This contrasting pattern has been attributed to competitive interaction, but Cifelli (1981) has shown that competition was not a factor. Janis (1989) offered climate change as an alternative explanation because the contrasting changes in the artiodactyl and perissodactyl fauna began at the Eocene/Oligocene boundary. This boundary marked the beginning of profound seasonal differences in the availability and abundance of vegetation that have persisted to the present. Janis (1976) suggested that artiodactyls responded by evolving a ruminant digestive tract and different modes of food selection, and their improved locomotion facilitated adaptation to open habitats where the vegetation grew. Thus, while a climate of low seasonality supported a greater diversity of hindgut fermenters, highly seasonal climates were more favourable to ruminants because ruminants had better access to and made better use of limited quantities of sparse fibrous vegetation.

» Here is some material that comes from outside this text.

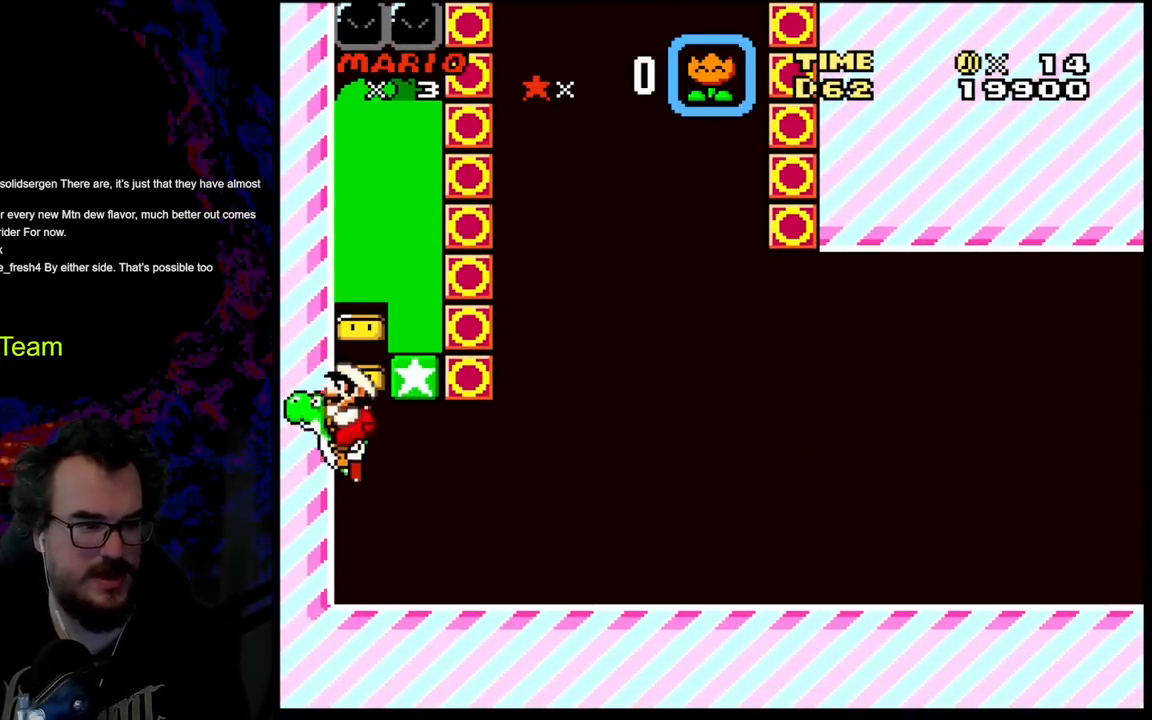
{"buttons": ["B", "Y", "DPAD_RIGHT"], "events": [[100, "DPAD_RIGHT", "down"]]}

We advance here the idea, based on recent evidence we have obtained (Lust et al. 2007; Hébert et al. 2008), that an additional factor was a difference in the ability to thermoregulate, magnified by the changing climate. Adaptation and evolution are constrained by cold and hot environments that limit food and water supplies and impose temperature stress. Evolution of mechanisms that minimize the effects of these constraints, such as an ability to grow a thick winter pelage, results in radiation. Our data suggest that evolving a carotid rete, an anatomical structure best developed in artiodactyls while being completely absent in perissodactyls, was another physiological/anatomical adaptation that, in conjunction with rumination and locomotion, contributed to artiodactyl success.

2. Material and methods

Our hypothesis is based on contemporaneous measurements of carotid artery blood (Tcarotid) and brain temperature (Tbrain). To obtain true body temperatures of animals, they must be free living in their natural habitat and able to use all their thermoregulatory mechanisms, from behavioural to physiological, over all environmental conditions to which they are exposed. In addition, temperatures must be recorded frequently and for several months at a time. Using implanted thermistors and data loggers, we and colleagues measured brain and carotid artery blood temperatures for long periods of time in free-living animals that have a carotid rete, including wildebeest (Connochaetes gnou: Jessen et al. 1994); oryx (Oryx gazella: Maloney et al. 2002); eland (Taurotragus oryx: Fuller et al. 1999); and pronghorn (Antilocapra americana: Lust et al. 2007, Hébert et al. 2008), and in free-living non-rete animals including horse (E. caballus: Mitchell et al. 2006) and zebra (Equus burchelli: Fuller et al. 2000) in hot conditions in summer in the Southern Hemisphere but in both summer and winter in the Northern Hemisphere in pronghorns.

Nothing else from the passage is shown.